Kask was responsible for hiring a number of people at TSR who subsequently went on to become influential creators in the role-playing game industry, including Kim Mohan.

He resigned from TSR in 1980, and later revealed that he had disagreed with the creation of Advanced Dungeons & Dragons. He had originally written in the foreword to Eldritch Wizardry that "D&D was meant to be a free-wheeling game, only loosely bound by the parameters of the rules." Later he wrote, "It all starting going bad with the publishing of AD&D, The Player’s Handbook. Here come the rules lawyers, the nitpickers and the homegrown experts. The fun started to leech away within months. Now there were dicta, dogma and regulations; gone were the days of guidelines."

Kask stayed in the games industry for a few years, re-developing Naval War for Avalon Hill in late 1981. He also started up Manzakk Publishing in order to become the publisher and editor of a new games magazine, Adventure Gaming. Kask was able to sell advertising space, and on paper he should have made money. But due to the ongoing recession of the early 1980s, many of his advertisers were in financial trouble, and he had difficulty collecting any of his ad revenue. Kask was forced to cease publication after only 13 issues, admitting that "I lost my shirt" in what he called "a crushing defeat."

==After TSR==
Following the failure of Adventures Games in 1983, Kask left the games industry to do freelance editing, ghost-writing, and speech-writing. He went back to school in 2002, and after earning a master's degree in Education from Xavier University in Cincinnati, Ohio, he became a teacher.

In 2006 Kask was a celebrity auctioneer, with Frank Mentzer, at Gen Con Indy.

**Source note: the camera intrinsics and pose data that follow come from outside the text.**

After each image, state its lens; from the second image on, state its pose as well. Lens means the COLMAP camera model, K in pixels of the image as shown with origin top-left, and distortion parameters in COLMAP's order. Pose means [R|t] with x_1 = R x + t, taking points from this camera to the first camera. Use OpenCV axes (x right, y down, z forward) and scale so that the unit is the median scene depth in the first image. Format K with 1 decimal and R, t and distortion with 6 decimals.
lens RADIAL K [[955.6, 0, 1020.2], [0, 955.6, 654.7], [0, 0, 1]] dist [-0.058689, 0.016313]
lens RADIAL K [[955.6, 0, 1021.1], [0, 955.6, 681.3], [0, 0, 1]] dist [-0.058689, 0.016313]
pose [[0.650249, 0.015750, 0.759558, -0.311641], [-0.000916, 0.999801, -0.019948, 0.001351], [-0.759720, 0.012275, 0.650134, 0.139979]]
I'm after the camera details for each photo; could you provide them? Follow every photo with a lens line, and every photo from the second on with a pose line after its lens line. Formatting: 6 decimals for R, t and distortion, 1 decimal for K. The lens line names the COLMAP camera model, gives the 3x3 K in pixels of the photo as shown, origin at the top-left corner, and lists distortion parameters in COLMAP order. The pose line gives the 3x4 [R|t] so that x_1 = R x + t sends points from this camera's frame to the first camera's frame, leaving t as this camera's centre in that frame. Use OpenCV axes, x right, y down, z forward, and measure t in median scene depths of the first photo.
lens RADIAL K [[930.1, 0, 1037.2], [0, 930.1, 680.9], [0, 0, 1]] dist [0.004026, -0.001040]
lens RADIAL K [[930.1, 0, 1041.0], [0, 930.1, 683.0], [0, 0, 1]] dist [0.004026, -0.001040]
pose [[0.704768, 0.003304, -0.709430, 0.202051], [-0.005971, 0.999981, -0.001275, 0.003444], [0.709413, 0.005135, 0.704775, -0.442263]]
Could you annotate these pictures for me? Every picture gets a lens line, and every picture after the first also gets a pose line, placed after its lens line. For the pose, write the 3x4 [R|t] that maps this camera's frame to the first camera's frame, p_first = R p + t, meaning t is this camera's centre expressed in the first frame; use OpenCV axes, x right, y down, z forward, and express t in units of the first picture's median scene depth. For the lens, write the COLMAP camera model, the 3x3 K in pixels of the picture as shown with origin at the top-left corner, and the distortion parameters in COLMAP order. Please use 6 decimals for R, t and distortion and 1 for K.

He joined Mentzer as a special guest at the Lake Geneva Gaming Convention in 2007 and 2008. Kask and Mentzer frequently returned to the role of auctioneer at Gen Con Indy until 2017, which was ultimately the final year for each in that capacity.

Jim Ward, a fellow TSR employee in the early days of the company, who had become managing editor of The Crusader magazine, persuaded Kask to write a monthly column for his magazine.

At the KC Game Fair in November 2010, Kask announced his return to the games industry as one of the founders (with Mentzer, Jim Ward and Chris Clark) of Eldritch Enterprises, which would publish a variety of general works as well as new creations for role-playing games.

In 2012, Kask became a contributing editor for Gygax Magazine. This quarterly journal, published by Ernie and Luke Gygax, sons of the late Gary Gygax, was dedicated to "old school" Dungeons & Dragons. Six issues were published from 2013 to 2016, but the Gygax brothers ceased publication when Gary's widow, Gail Gygax, initiated a trademark dispute over the magazine's name.

==Death==
Kask died after a short illness on December 30, 2025, at the age of 76.